Despite the enormous variety of languages spoken around the world, certain grammatical patterns keep showing up. A new study finds that about one-third of long-standing “linguistic universals” are backed by strong statistical evidence when tested using modern evolutionary methods.
An international research team led by Annemarie Verkerk (Saarland University) and Russell D. Gray (Max Planck Institute for Evolutionary Anthropology) analyzed 191 proposed universals using Grambank, the largest database of grammatical features ever assembled. Their dataset covered more than 1,700 languages.
In earlier research, linguists tried to avoid similarities between related or nearby languages by selecting samples from distant regions. While helpful, that approach does not fully eliminate hidden connections between languages. It can also weaken statistical results and fails to reveal how languages change over time.
To address this, the researchers used Bayesian spatio-phylogenetic analyses, which account for both shared ancestry and geographic influence. This approach offers a much higher level of statistical rigor than most previous studies.
Languages Do Not Evolve at Random
“In the face of huge linguistic diversity, it is intriguing to find that languages don’t evolve at random,” says Verkerk. “I am delighted that the different types of analyses we did converged on very similar results, suggesting that language change must be a central component in explaining universals.”

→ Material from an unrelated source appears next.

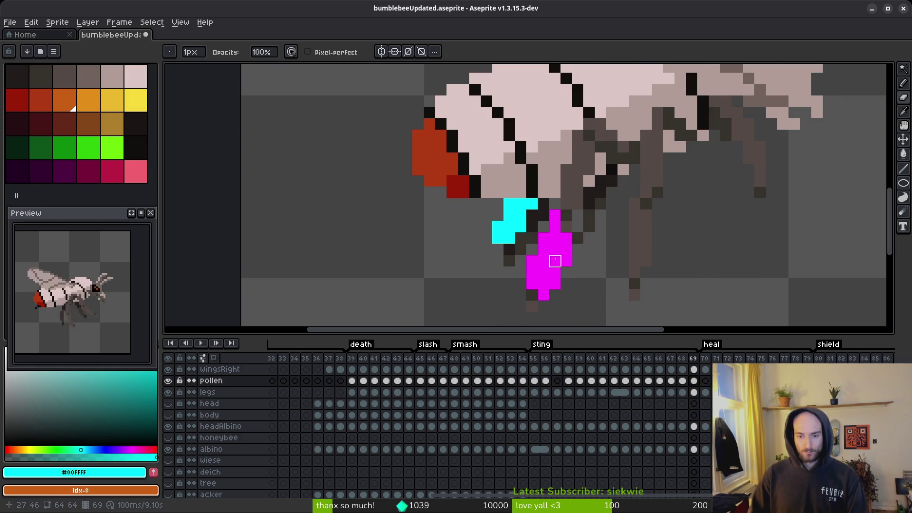
scroll(606, 275, "down", 4)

The findings show strong support for several recurring patterns. These include word order preferences, such as whether verbs come before or after objects, and hierarchical structures, such as how grammatical relationships are marked within sentences.
Importantly, these patterns have appeared repeatedly across unrelated languages in different parts of the world. This repetition suggests that there are deep constraints guiding how humans organize language.
Shared Pressures Shape Language Structure
Senior author Russell Gray reflected, “We discussed whether to write this up as a glass-half-empty paper — ‘look how many proposed universals don’t hold’ — or a glass-half-full paper — ‘there’s robust statistical support for about a third’. In the end, we chose to highlight the patterns that evolve repeatedly, showing that shared cognitive and communicative pressures push languages towards a limited set of preferred grammatical solutions.”
By identifying which universals truly stand up to rigorous testing, the study helps narrow the focus for future research. It points scientists toward the underlying cognitive and communicative forces that shape human language.